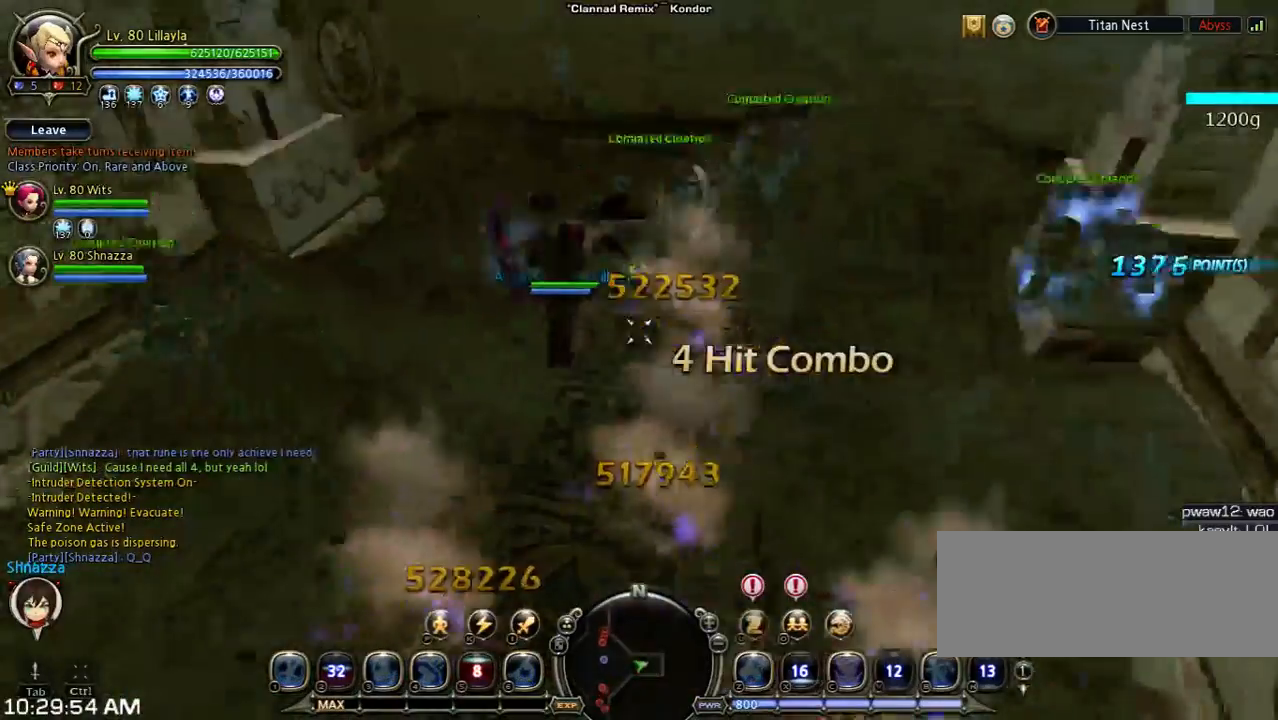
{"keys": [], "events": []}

--

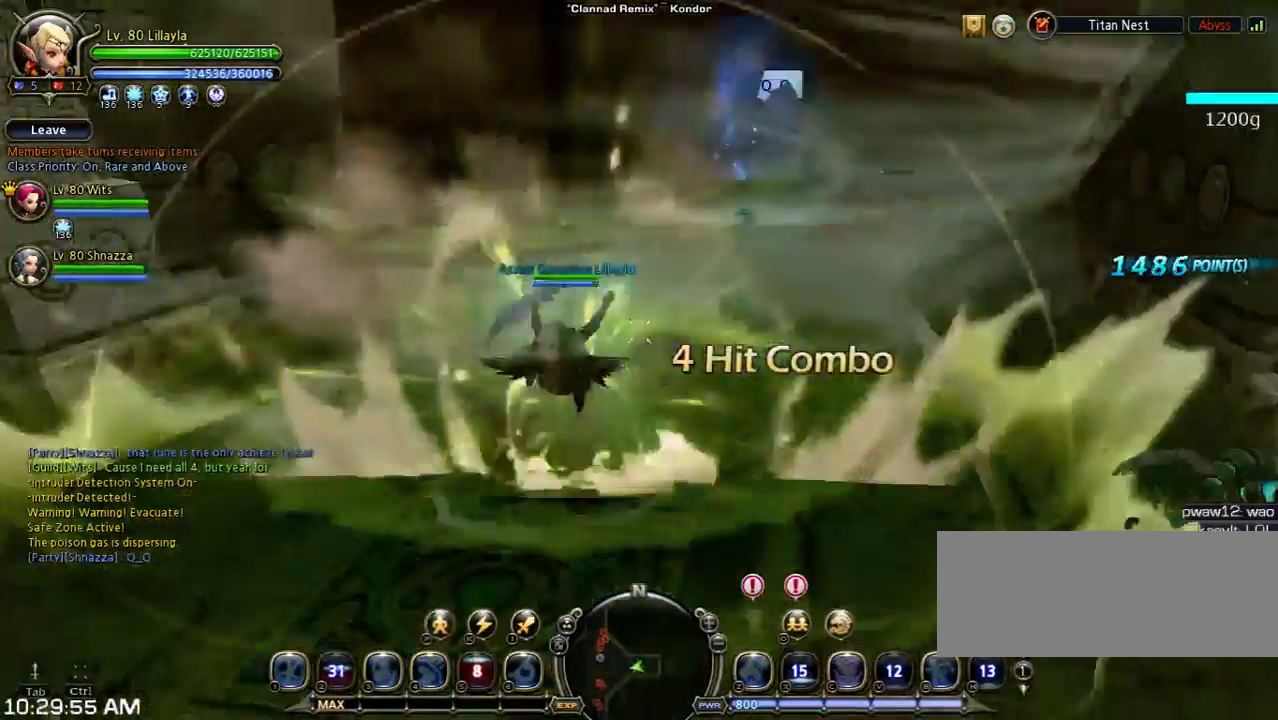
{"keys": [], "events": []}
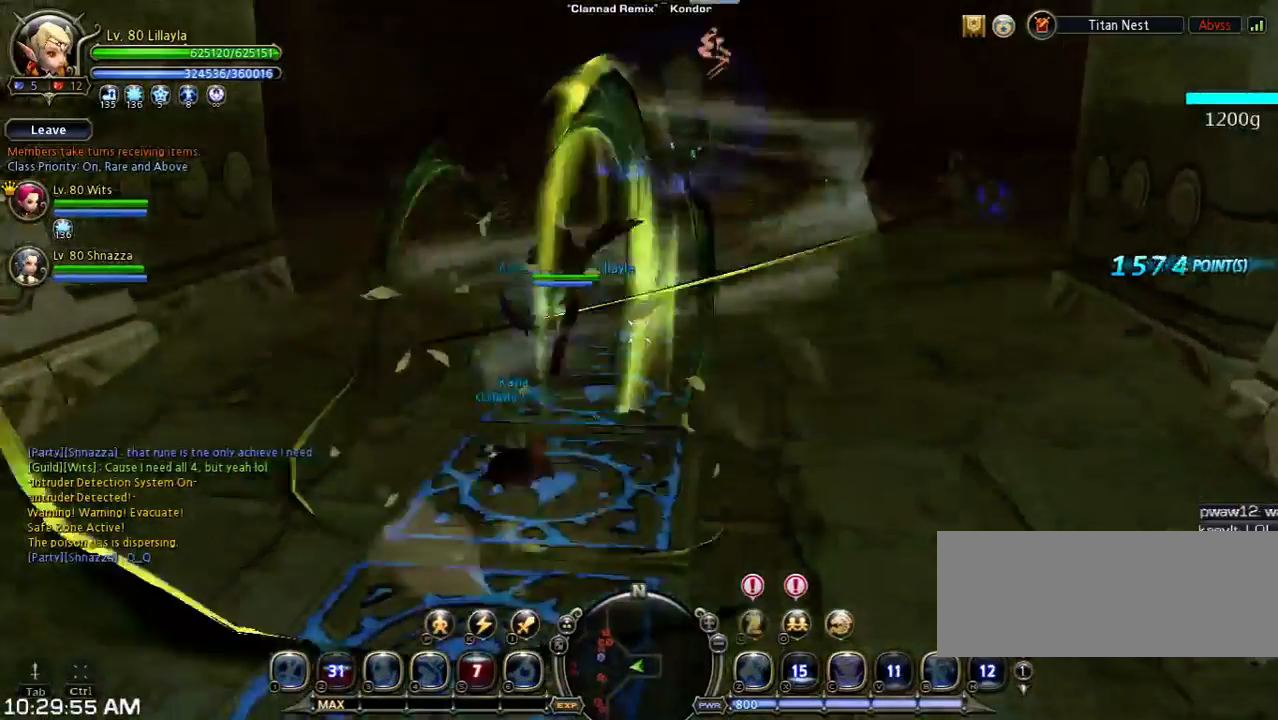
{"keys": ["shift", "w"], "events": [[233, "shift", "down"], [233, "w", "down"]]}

...

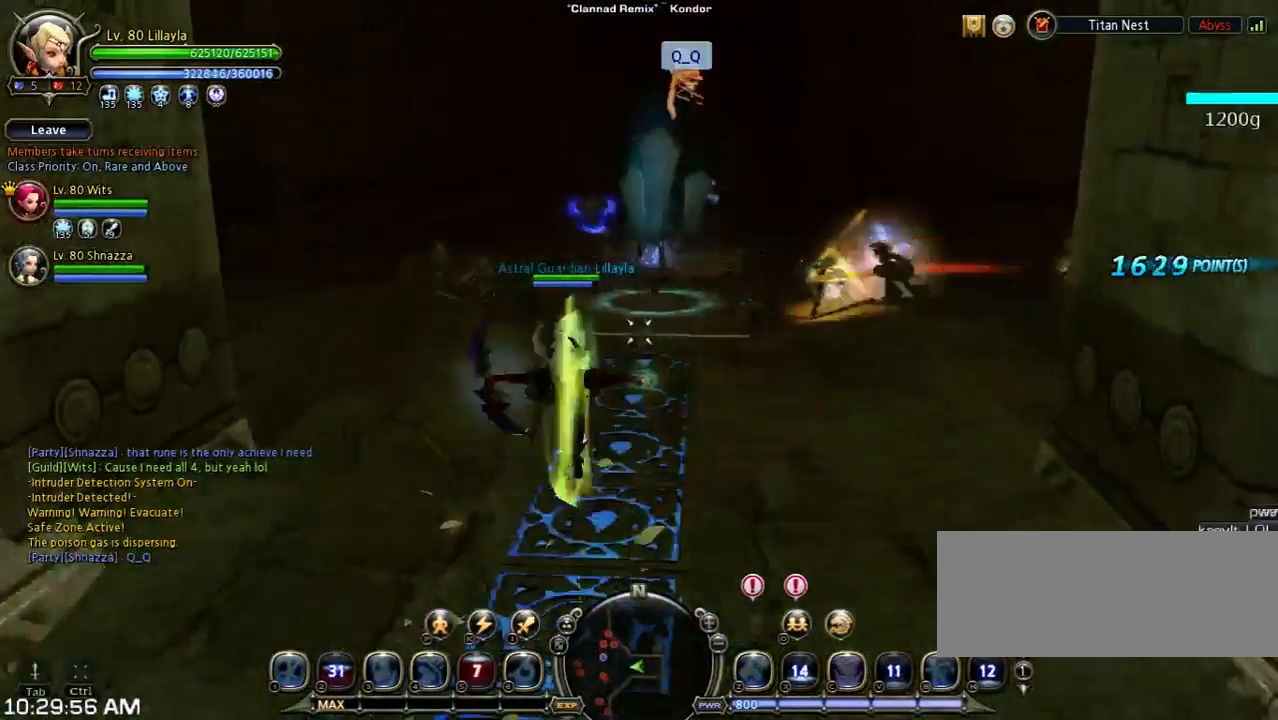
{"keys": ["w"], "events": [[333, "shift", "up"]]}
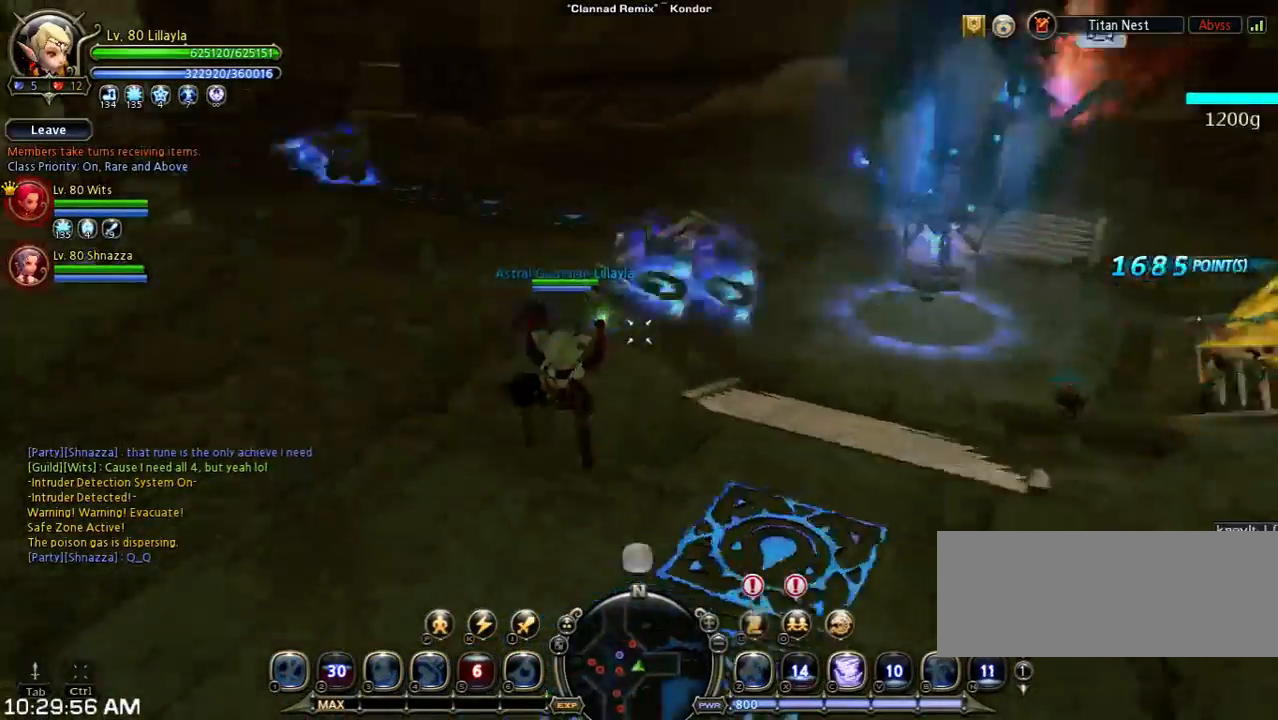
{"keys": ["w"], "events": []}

▶ **Directions for this task**:
Write out each line above with the word "shift".

▶ **Answer to the problem**:
{"keys": ["shift", "w"], "events": [[233, "shift", "down"], [233, "w", "down"]]}
{"keys": ["w"], "events": [[333, "shift", "up"]]}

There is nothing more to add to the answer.